## Listed entries
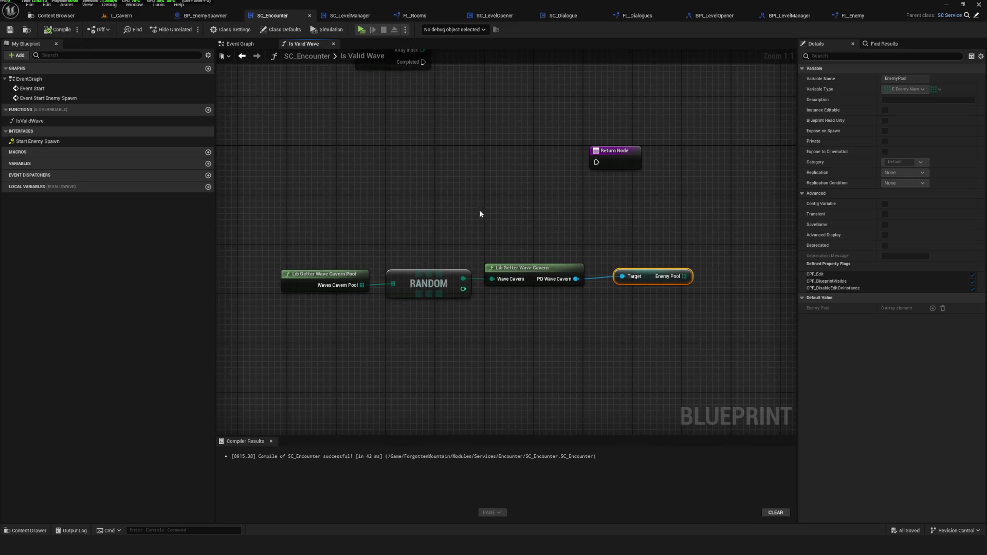
drag(481, 213, 604, 332)
click(240, 44)
scroll(568, 280, down, 3)
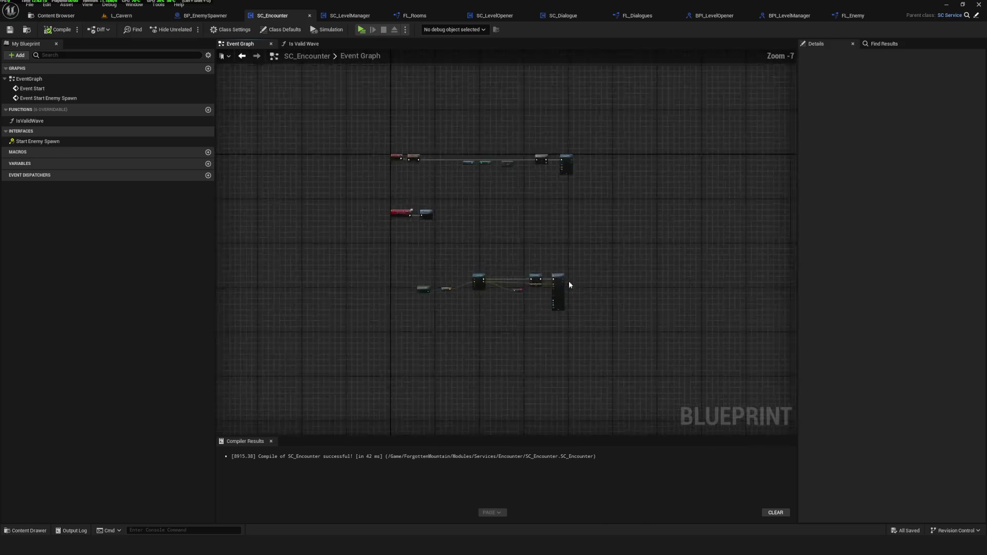
Look over the Print String and SpawnActor spawn chain, then bring up the Content Browser.
scroll(430, 311, up, 3)
mouse_move(430, 310)
mouse_down()
mouse_move(682, 280)
mouse_move(521, 286)
mouse_up()
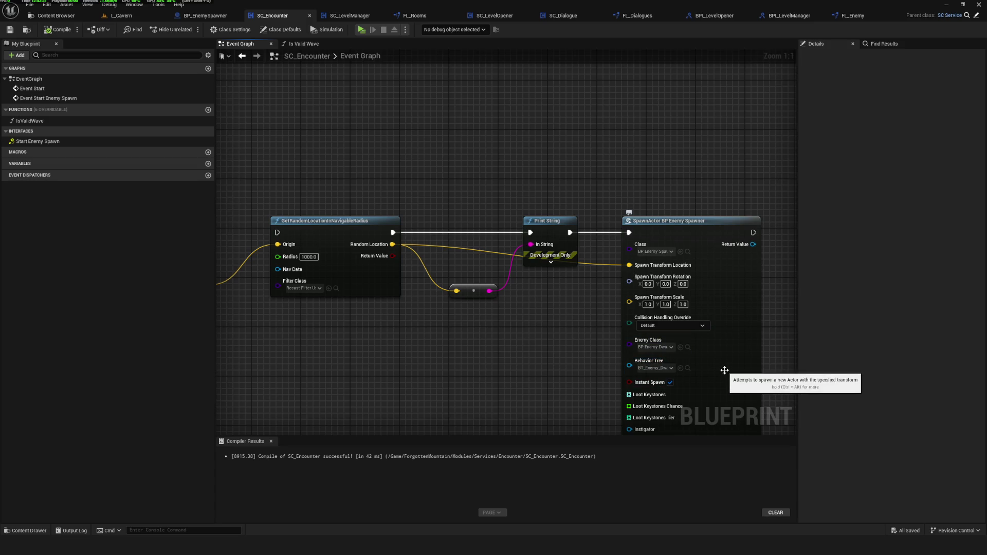
mouse_move(536, 301)
mouse_down()
mouse_move(472, 242)
mouse_move(469, 261)
mouse_up()
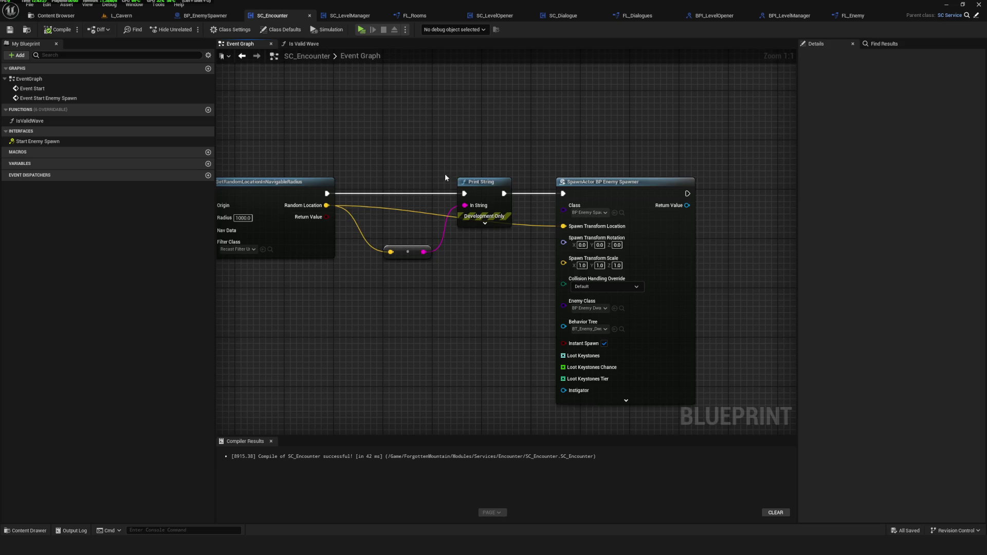
scroll(446, 174, down, 5)
scroll(569, 101, up, 5)
click(101, 15)
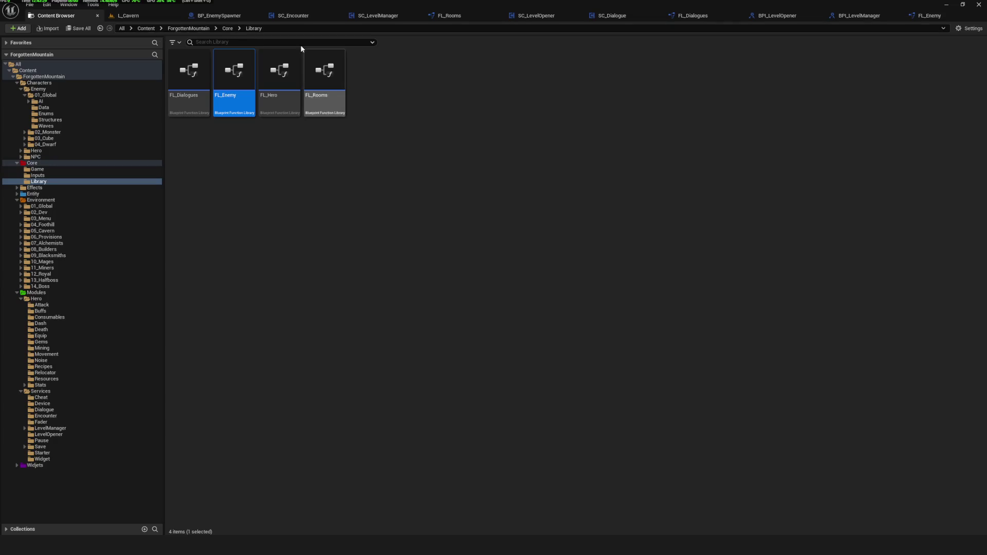
Cancel the stray FL_Enemy move, select DA_Cavern_Wave_01 in the Waves folder, then return to SC_Encounter.
drag(63, 171, 49, 164)
key(Escape)
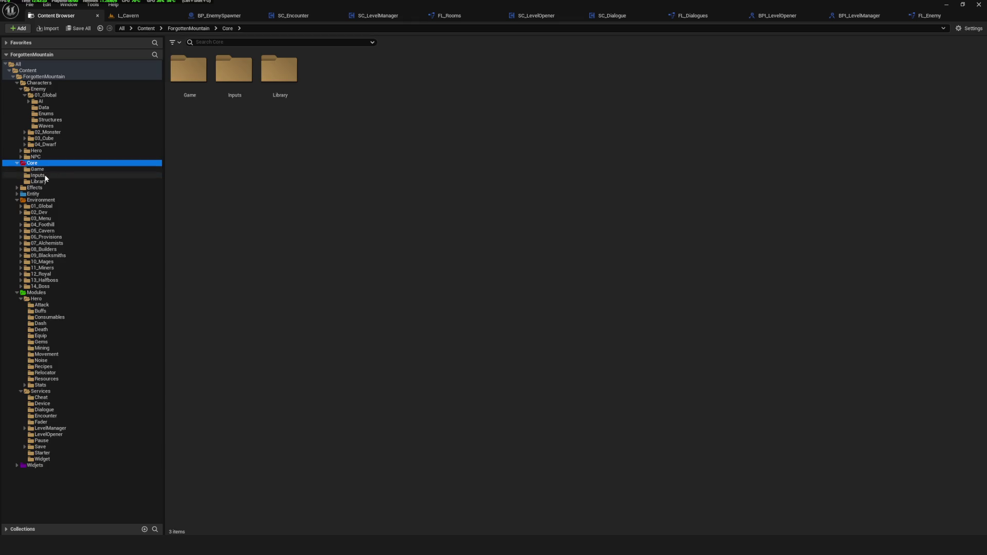
click(43, 172)
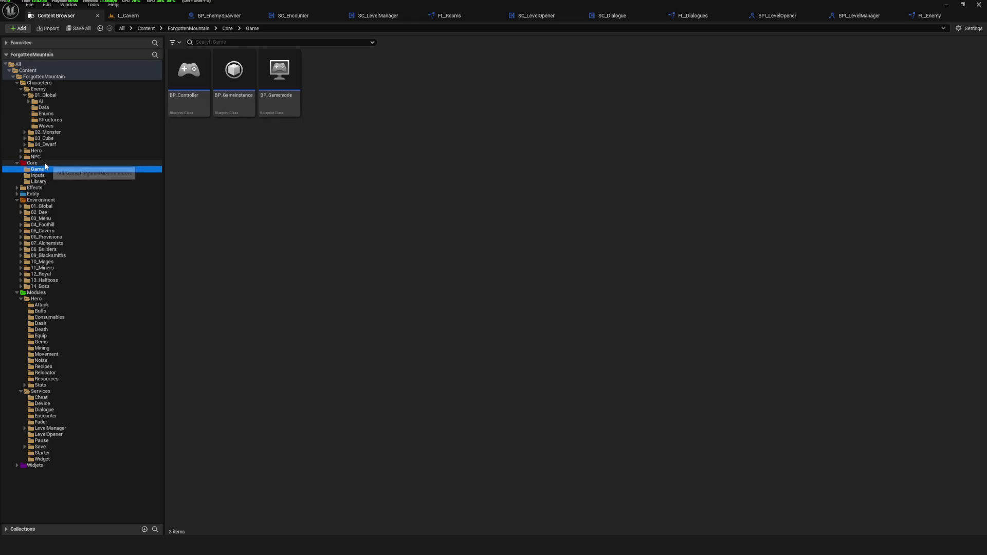
click(48, 126)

## Your assignment
From the records above, copy every line that includes the word "scroll".

## Answer space
scroll(568, 280, down, 3)
scroll(430, 311, up, 3)
scroll(446, 174, down, 5)
scroll(569, 101, up, 5)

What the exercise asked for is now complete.